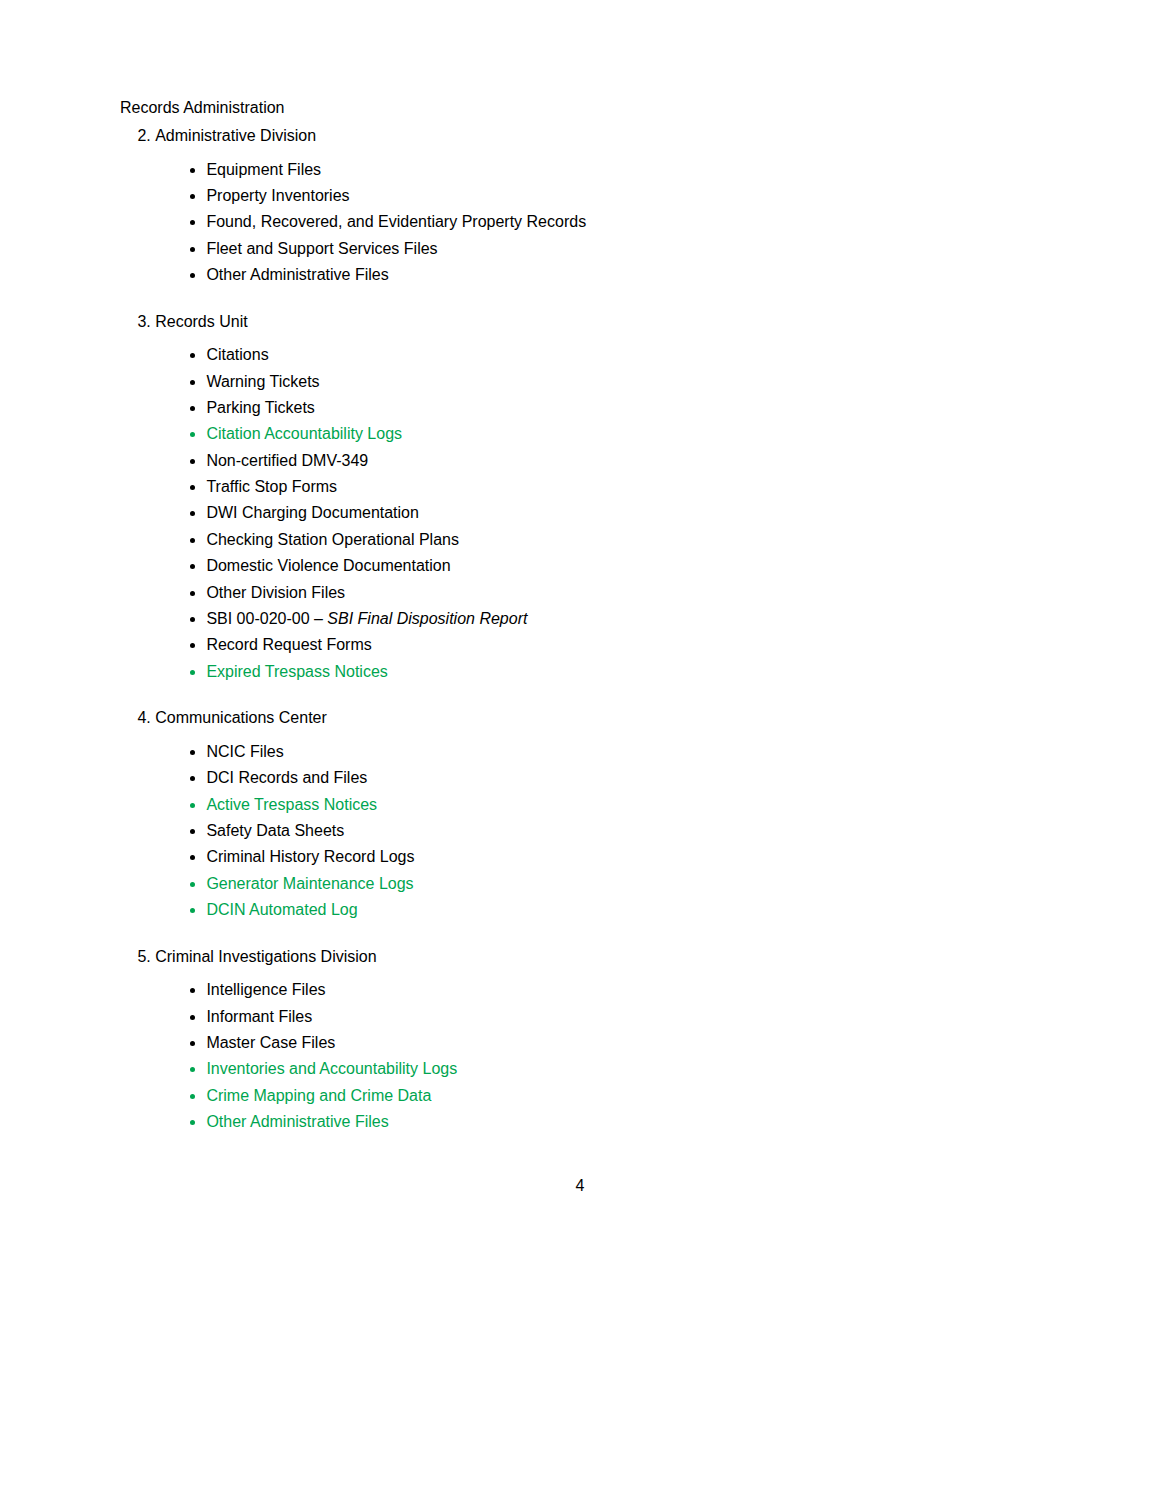Records Administration
Administrative Division
Equipment Files
Property Inventories
Found, Recovered, and Evidentiary Property Records
Fleet and Support Services Files
Other Administrative Files
Records Unit
Citations
Warning Tickets
Parking Tickets
Citation Accountability Logs
Non-certified DMV-349
Traffic Stop Forms
DWI Charging Documentation
Checking Station Operational Plans
Domestic Violence Documentation
Other Division Files
SBI 00-020-00 – SBI Final Disposition Report
Record Request Forms
Expired Trespass Notices
Communications Center
NCIC Files
DCI Records and Files
Active Trespass Notices
Safety Data Sheets
Criminal History Record Logs
Generator Maintenance Logs
DCIN Automated Log
Criminal Investigations Division
Intelligence Files
Informant Files
Master Case Files
Inventories and Accountability Logs
Crime Mapping and Crime Data
Other Administrative Files
4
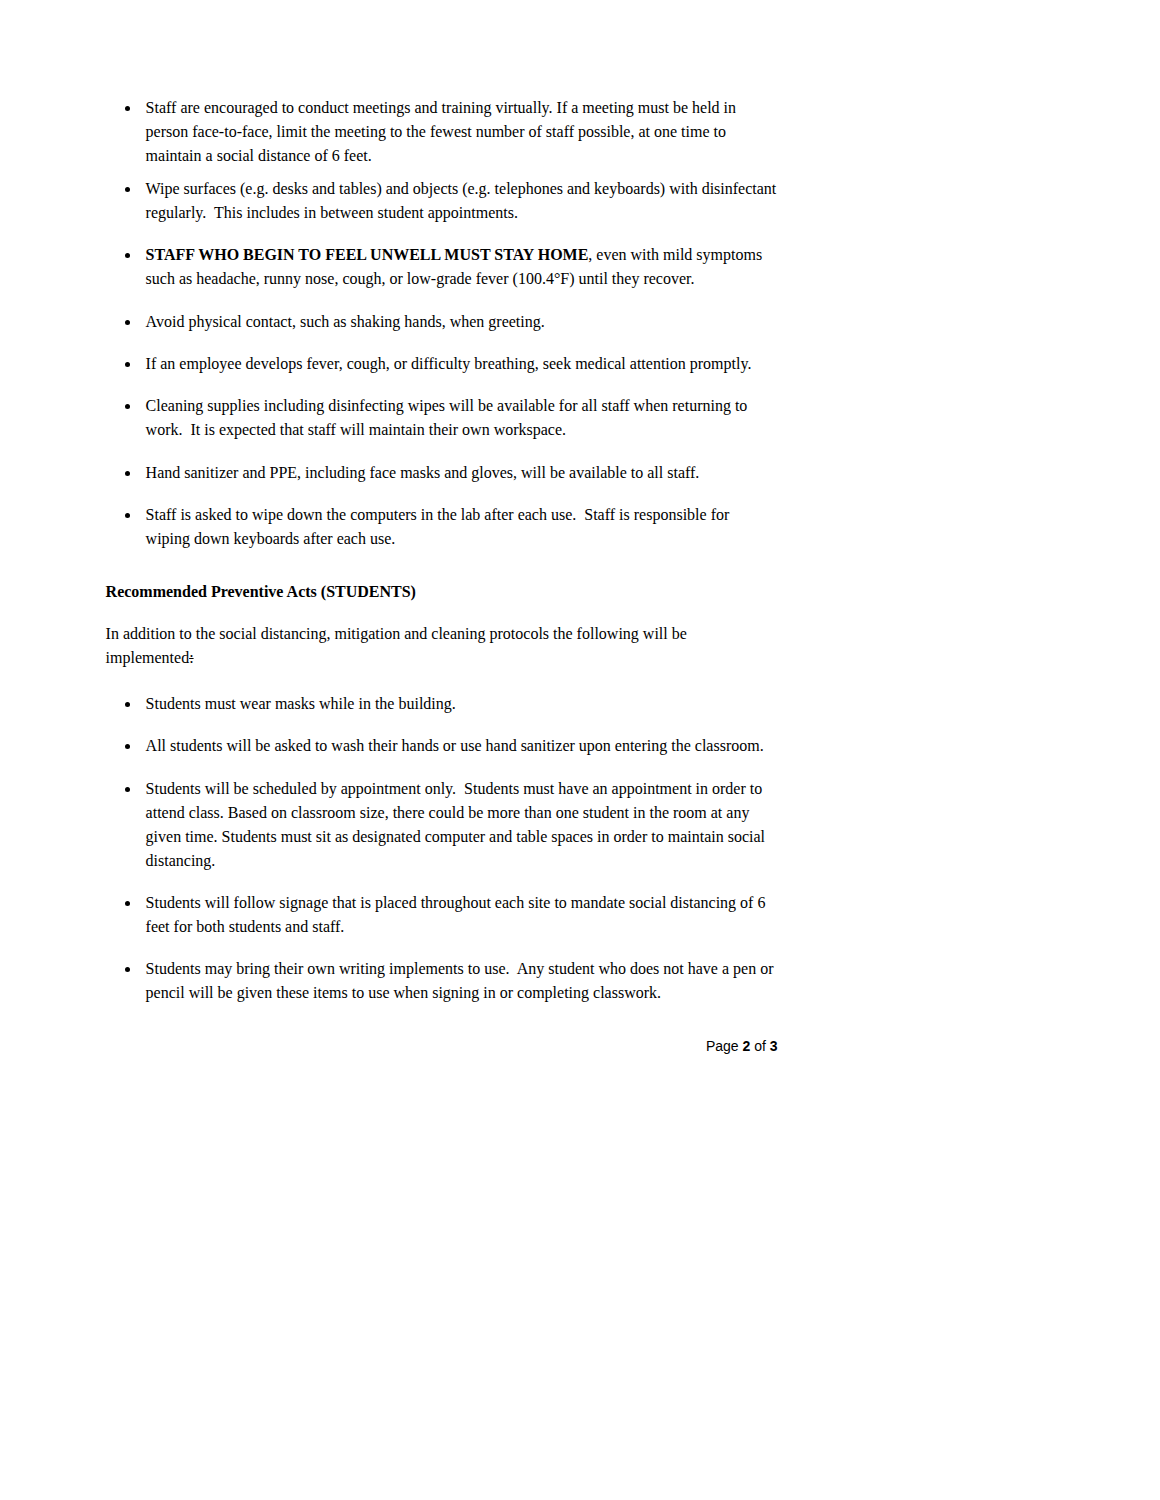Staff are encouraged to conduct meetings and training virtually. If a meeting must be held in person face-to-face, limit the meeting to the fewest number of staff possible, at one time to maintain a social distance of 6 feet.
Wipe surfaces (e.g. desks and tables) and objects (e.g. telephones and keyboards) with disinfectant regularly. This includes in between student appointments.
STAFF WHO BEGIN TO FEEL UNWELL MUST STAY HOME, even with mild symptoms such as headache, runny nose, cough, or low-grade fever (100.4°F) until they recover.
Avoid physical contact, such as shaking hands, when greeting.
If an employee develops fever, cough, or difficulty breathing, seek medical attention promptly.
Cleaning supplies including disinfecting wipes will be available for all staff when returning to work. It is expected that staff will maintain their own workspace.
Hand sanitizer and PPE, including face masks and gloves, will be available to all staff.
Staff is asked to wipe down the computers in the lab after each use. Staff is responsible for wiping down keyboards after each use.
Recommended Preventive Acts (STUDENTS)
In addition to the social distancing, mitigation and cleaning protocols the following will be implemented:
Students must wear masks while in the building.
All students will be asked to wash their hands or use hand sanitizer upon entering the classroom.
Students will be scheduled by appointment only. Students must have an appointment in order to attend class. Based on classroom size, there could be more than one student in the room at any given time. Students must sit as designated computer and table spaces in order to maintain social distancing.
Students will follow signage that is placed throughout each site to mandate social distancing of 6 feet for both students and staff.
Students may bring their own writing implements to use. Any student who does not have a pen or pencil will be given these items to use when signing in or completing classwork.
Page 2 of 3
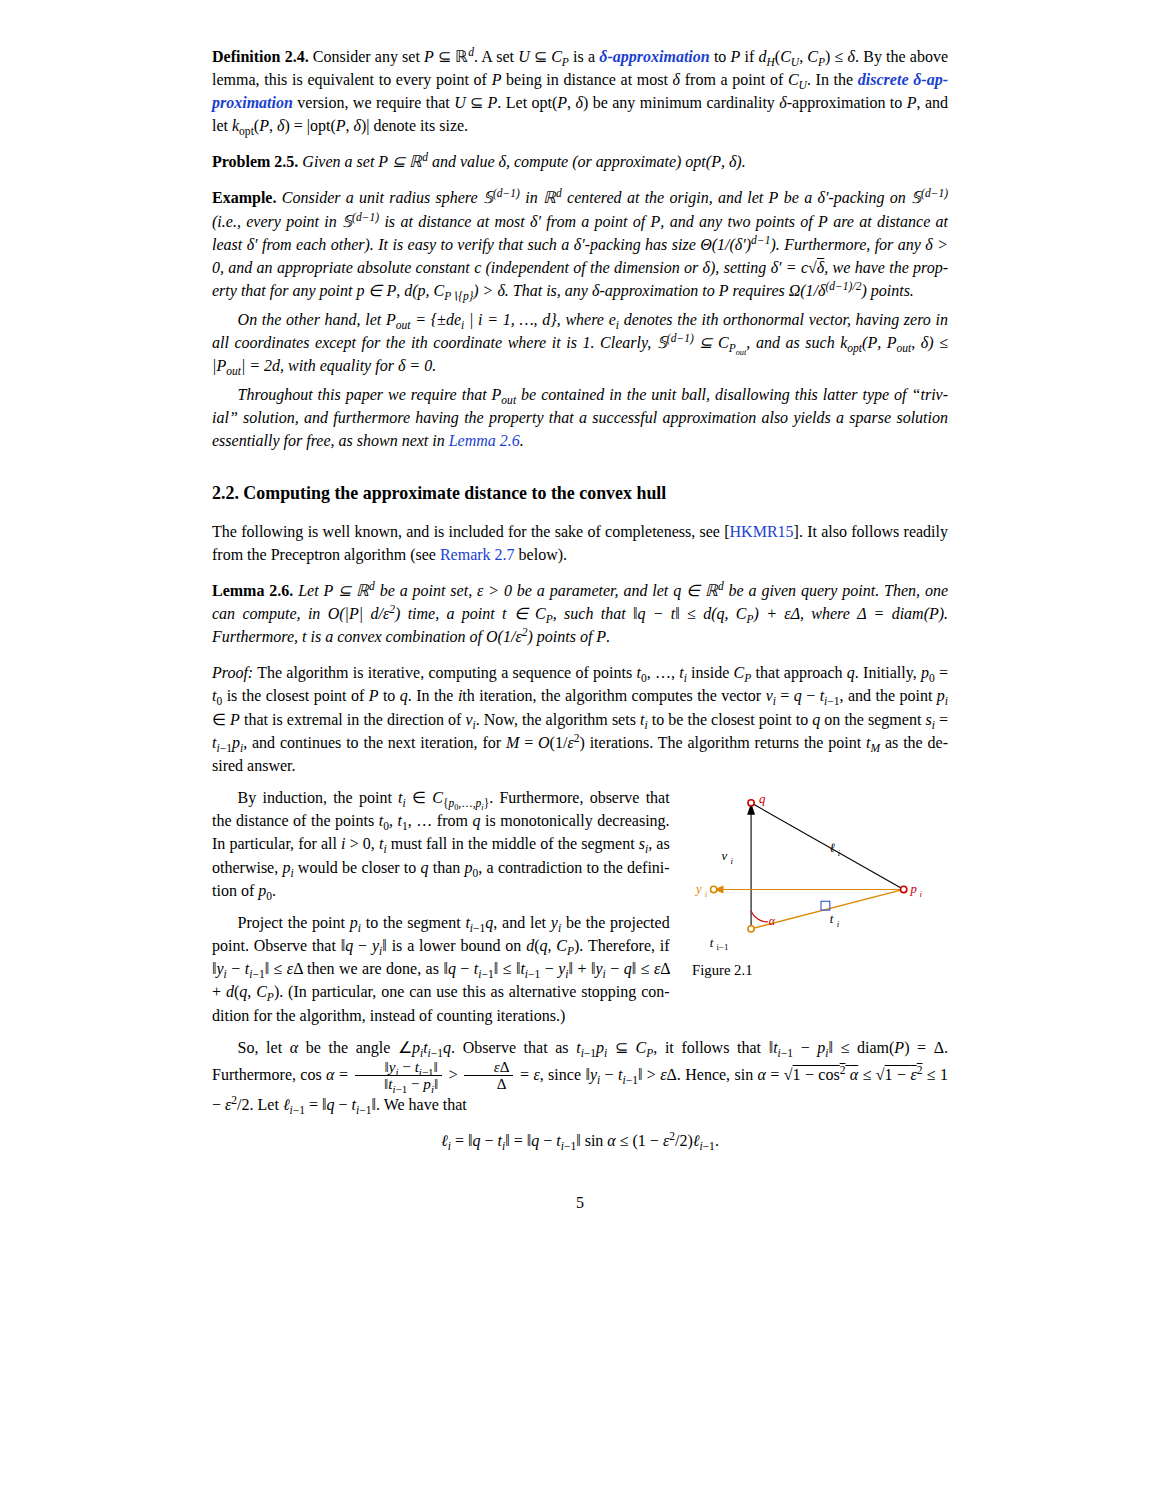Definition 2.4. Consider any set P ⊆ ℝd. A set U ⊆ CP is a δ-approximation to P if dH(CU, CP) ≤ δ. By the above lemma, this is equivalent to every point of P being in distance at most δ from a point of CU. In the discrete δ-approximation version, we require that U ⊆ P. Let opt(P, δ) be any minimum cardinality δ-approximation to P, and let kopt(P, δ) = |opt(P, δ)| denote its size.
Problem 2.5. Given a set P ⊆ ℝd and value δ, compute (or approximate) opt(P, δ).
Example. Consider a unit radius sphere 𝕊(d−1) in ℝd centered at the origin, and let P be a δ′-packing on 𝕊(d−1) (i.e., every point in 𝕊(d−1) is at distance at most δ′ from a point of P, and any two points of P are at distance at least δ′ from each other). It is easy to verify that such a δ′-packing has size Θ(1/(δ′)d−1). Furthermore, for any δ > 0, and an appropriate absolute constant c (independent of the dimension or δ), setting δ′ = c√δ, we have the property that for any point p ∈ P, d(p, CP∖{p}) > δ. That is, any δ-approximation to P requires Ω(1/δ(d−1)/2) points.
On the other hand, let Pout = {±dei | i = 1, …, d}, where ei denotes the ith orthonormal vector, having zero in all coordinates except for the ith coordinate where it is 1. Clearly, 𝕊(d−1) ⊆ CPout, and as such kopt(P, Pout, δ) ≤ |Pout| = 2d, with equality for δ = 0.
Throughout this paper we require that Pout be contained in the unit ball, disallowing this latter type of “trivial” solution, and furthermore having the property that a successful approximation also yields a sparse solution essentially for free, as shown next in Lemma 2.6.
2.2. Computing the approximate distance to the convex hull
The following is well known, and is included for the sake of completeness, see [HKMR15]. It also follows readily from the Preceptron algorithm (see Remark 2.7 below).
Lemma 2.6. Let P ⊆ ℝd be a point set, ε > 0 be a parameter, and let q ∈ ℝd be a given query point. Then, one can compute, in O(|P| d/ε2) time, a point t ∈ CP, such that ‖q − t‖ ≤ d(q, CP) + ε Δ, where Δ = diam(P). Furthermore, t is a convex combination of O(1/ε2) points of P.
Proof: The algorithm is iterative, computing a sequence of points t0, …, ti inside CP that approach q. Initially, p0 = t0 is the closest point of P to q. In the ith iteration, the algorithm computes the vector vi = q − ti−1, and the point pi ∈ P that is extremal in the direction of vi. Now, the algorithm sets ti to be the closest point to q on the segment si = ti−1pi, and continues to the next iteration, for M = O(1/ε2) iterations. The algorithm returns the point tM as the desired answer.
q p i y i v i ℓ i α t i t i−1
Figure 2.1
By induction, the point ti ∈ C{p0,…,pi}. Furthermore, observe that the distance of the points t0, t1, … from q is monotonically decreasing. In particular, for all i > 0, ti must fall in the middle of the segment si, as otherwise, pi would be closer to q than p0, a contradiction to the definition of p0.
Project the point pi to the segment ti−1q, and let yi be the projected point. Observe that ‖q − yi‖ is a lower bound on d(q, CP). Therefore, if ‖yi − ti−1‖ ≤ ε Δ then we are done, as ‖q − ti−1‖ ≤ ‖ti−1 − yi‖ + ‖yi − q‖ ≤ ε Δ + d(q, CP). (In particular, one can use this as alternative stopping condition for the algorithm, instead of counting iterations.)
So, let α be the angle ∠piti−1q. Observe that as ti−1pi ⊆ CP, it follows that ‖ti−1 − pi‖ ≤ diam(P) = Δ. Furthermore, cos α = ‖yi − ti−1‖‖ti−1 − pi‖ > ε Δ Δ = ε, since ‖yi − ti−1‖ > ε Δ. Hence, sin α = √1 − cos2 α ≤ √1 − ε2 ≤ 1 − ε2/2. Let ℓi−1 = ‖q − ti−1‖. We have that
ℓi = ‖q − ti‖ = ‖q − ti−1‖ sin α ≤ (1 − ε2/2)ℓi−1.
5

ASSIGNED TASK:
Search the entries above for lines containing the word "Notices", and copy each one.

EXERCISE SOLUTION:
Expired Trespass Notices
Active Trespass Notices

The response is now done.